What, you overshoot by 50%? :-) But more seriously, the job that has been done is simply low-quality, even disregarding the choppy edit style—probably a mixture of shoddy work (from comparing it with some of the others), and the creator not being capable of better as regards the speech—most aren’t particularly aware of how to improve. Much better is readily possible.
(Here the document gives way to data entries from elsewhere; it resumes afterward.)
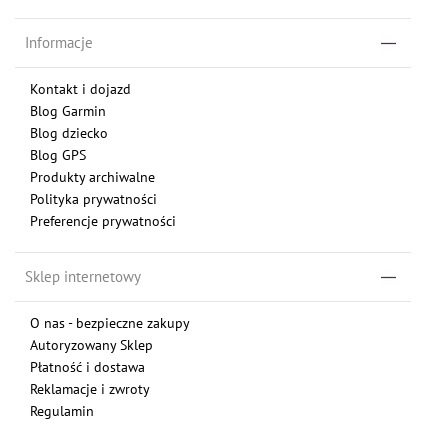
Informacje
Kontakt i dojazd
Blog Garmin
Blog dziecko
Blog GPS
Produkty archiwalne
Polityka prywatności
Preferencje prywatności
Sklep internetowy
O nas - bezpieczne zakupy
Autoryzowany Sklep
Płatność i dostawa
Reklamacje i zwroty
Regulamin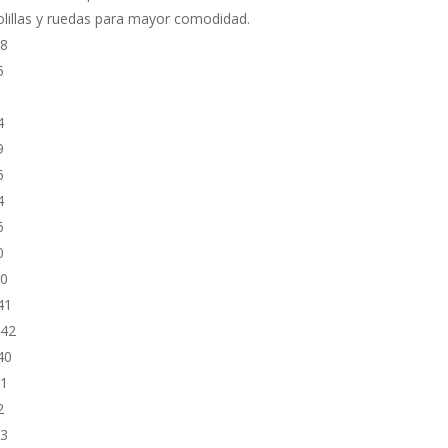
lillas y ruedas para mayor comodidad.
8
5
4
9
6
4
6
0
40
41
042
40
1
2
43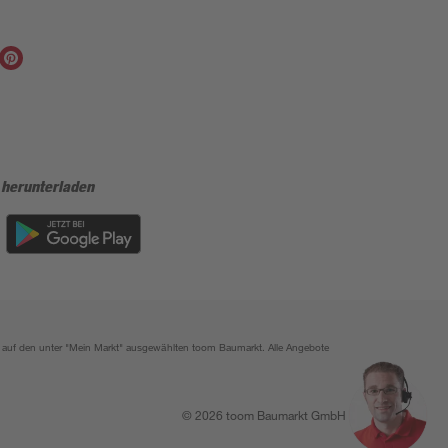
 herunterladen
ich auf den unter "Mein Markt" ausgewählten toom Baumarkt. Alle Angebote
© 2026 toom Baumarkt GmbH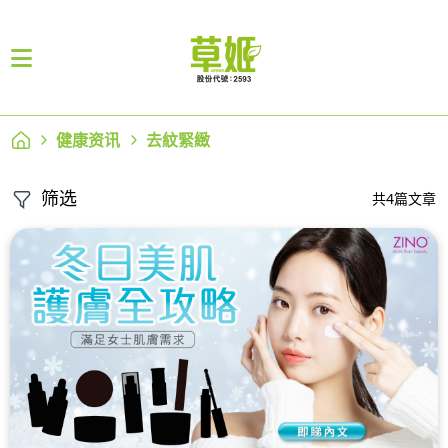
健康资讯
去紋緊緻
筛选
共4篇文章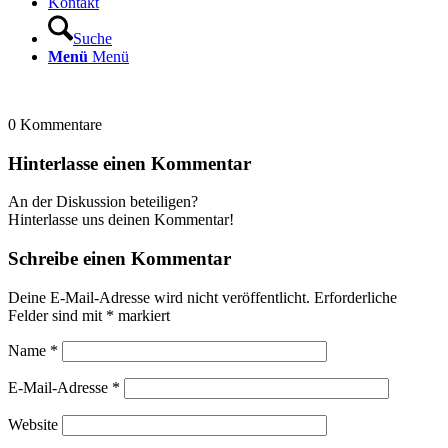
Kontakt
Suche
Menü
Menü
0
Kommentare
Hinterlasse einen Kommentar
An der Diskussion beteiligen?
Hinterlasse uns deinen Kommentar!
Schreibe einen Kommentar
Deine E-Mail-Adresse wird nicht veröffentlicht.
Erforderliche
Felder sind mit
*
markiert
Name
*
E-Mail-Adresse
*
Website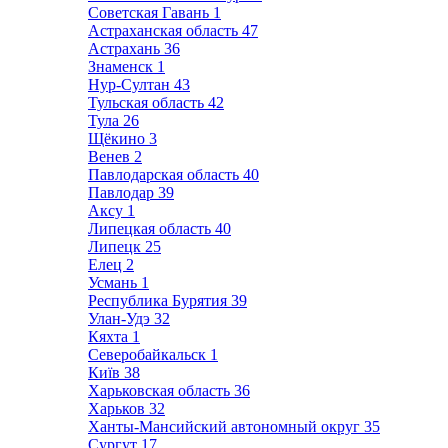
Советская Гавань
1
Астраханская область
47
Астрахань
36
Знаменск
1
Нур-Султан
43
Тульская область
42
Тула
26
Щёкино
3
Венев
2
Павлодарская область
40
Павлодар
39
Аксу
1
Липецкая область
40
Липецк
25
Елец
2
Усмань
1
Республика Бурятия
39
Улан-Удэ
32
Кяхта
1
Северобайкальск
1
Київ
38
Харьковская область
36
Харьков
32
Ханты-Мансийский автономный округ
35
Сургут
17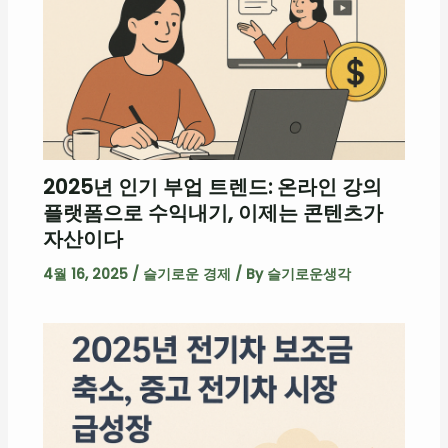
2025년 인기 부업 트렌드: 온라인 강의
플랫폼으로 수익내기, 이제는 콘텐츠가
자산이다
4월 16, 2025
/
슬기로운 경제
/ By
슬기로운생각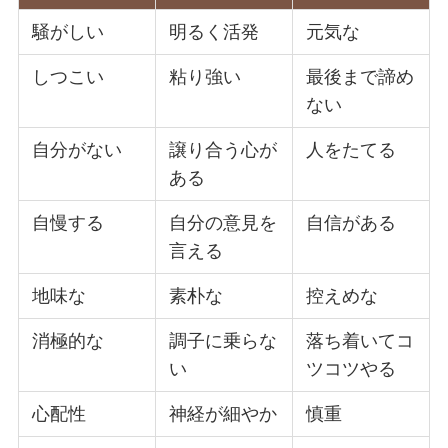
騒がしい
明るく活発
元気な
しつこい
粘り強い
最後まで諦め
ない
自分がない
譲り合う心が
人をたてる
ある
自慢する
自分の意見を
自信がある
言える
地味な
素朴な
控えめな
消極的な
調子に乗らな
落ち着いてコ
い
ツコツやる
心配性
神経が細やか
慎重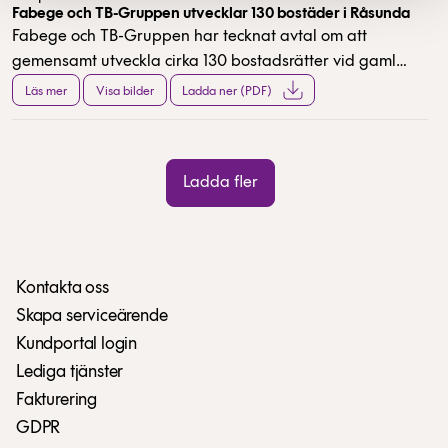
företräder ska offentliggöras senast sex månader före
Fabege och TB-Gruppen utvecklar 130 bostäder i Råsunda
Fabege och TB-Gruppen har tecknat avtal om att
årsstämman och baseras på det kända ägandet
gemensamt utveckla cirka 130 bostadsrätter vid gamla
omedelbart före offentliggörandet.
Råsundastadion, intill Solna Centrum och
Läs mer
Visa bilder
Ladda ner (PDF)
tunnelbanan. Fabege äger sedan tidigare det så
kallade ”Dallashuset” (Lagern 3) som nu tillsammans
med del av gamla västra läktaren byggs om till
Ladda fler
attraktiva bostadsrätter, TB-Gruppen har nu förvärvat
50 procent av projektet och parterna har avtalat om att
driva ett joint venture. Projektstart sker under hösten
2018 med inflyttning hösten 2020.
Kontakta oss
Skapa serviceärende
Kundportal login
Lediga tjänster
Fakturering
GDPR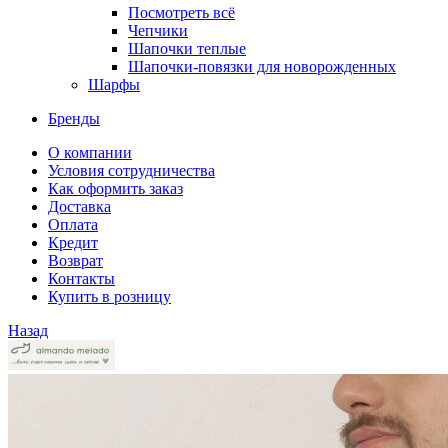
Посмотреть всё
Чепчики
Шапочки теплые
Шапочки-повязки для новорожденных
Шарфы
Бренды
О компании
Условия сотрудничества
Как оформить заказ
Доставка
Оплата
Кредит
Возврат
Контакты
Купить в розницу
Назад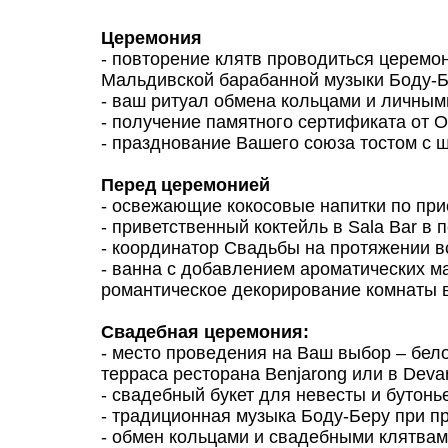
Церемония
- повторение клятв проводиться церемо
Мальдивской барабанной музыки Боду-Б
- ваш ритуал обмена кольцами и личным
- получение памятного сертификата от 
- празднование Вашего союза тостом с 
Перед церемонией
- освежающие кокосовые напитки по при
- приветственный коктейль в Sala Bar в
- координатор Свадьбы на протяжении в
- ванна с добавлением ароматических ма
романтическое декорирование комнаты 
Свадебная церемония:
- место проведения на Ваш выбор – бе
терраса ресторана Benjarong или в Dev
- свадебный букет для невесты и бутонь
- традиционная музыка Боду-Беру при 
- обмен кольцами и свадебными клятвам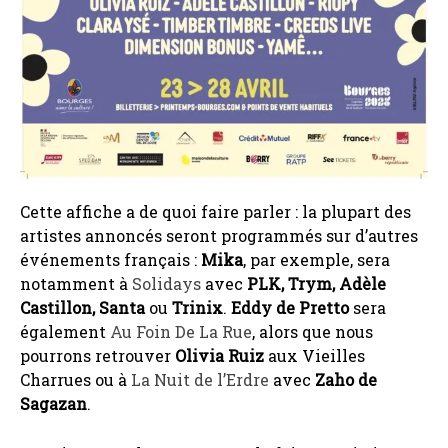
Cette affiche a de quoi faire parler : la plupart des
artistes annoncés seront programmés sur d’autres
événements français :
Mika
, par exemple, sera
notamment à
Solidays
avec
PLK, Trym, Adèle
Castillon, Santa
ou
Trinix
.
Eddy de Pretto
sera
également
Au Foin De La Rue
, alors que nous
pourrons retrouver
Olivia Ruiz
aux Vieilles
Charrues ou à
La Nuit de l’Erdre
avec
Zaho de
Sagazan
.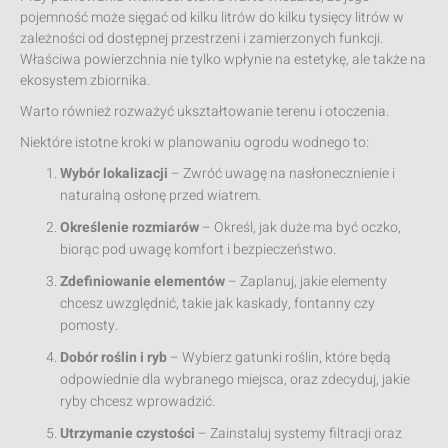
pojemność może sięgać od kilku litrów do kilku tysięcy litrów w
zależności od dostępnej przestrzeni i zamierzonych funkcji.
Właściwa powierzchnia nie tylko wpłynie na estetykę, ale także na
ekosystem zbiornika.
Warto również rozważyć ukształtowanie terenu i otoczenia.
Niektóre istotne kroki w planowaniu ogrodu wodnego to:
Wybór lokalizacji
– Zwróć uwagę na nasłonecznienie i
naturalną osłonę przed wiatrem.
Określenie rozmiarów
– Określ, jak duże ma być oczko,
biorąc pod uwagę komfort i bezpieczeństwo.
Zdefiniowanie elementów
– Zaplanuj, jakie elementy
chcesz uwzględnić, takie jak kaskady, fontanny czy
pomosty.
Dobór roślin i ryb
– Wybierz gatunki roślin, które będą
odpowiednie dla wybranego miejsca, oraz zdecyduj, jakie
ryby chcesz wprowadzić.
Utrzymanie czystości
– Zainstaluj systemy filtracji oraz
> Also, it will become almost literally impossible to hear the difference in the near future
I am an excellent reader, highly regarded for my diction and prosody and for conveying the sense of a matter. So far, I haven’t heard a TTS demo, hand-picked or otherwise, that would stand a chance against a skilled reader: the veriest dunce would savvy which was which within a couple of sentences. (And at least a couple of the demos were deliberately trying to address these sorts of shortcomings in inflection and such.) Certainly they’ve reached the stage where you often can’t reliably identify the computer versus the mediocre reader (and there are an awful lot of them), but I don’t think we’ll see computers beating skilled readers and speakers any time soon, when I consider how poor a job AI is still doing on coherent longform writing, and then add the degrees of nuance and information conveyed in speech. (Supplant them? Sure. But you don’t have to be better than something to supplant it, just cheaper, or some such thing. My favourite example of this is book binding where hot melt glue is vastly inferior to cold glue, but it’s much faster and thus cheaper to produce with, and it’s good enough that you’ll struggle to find cold glue ever used in production now.)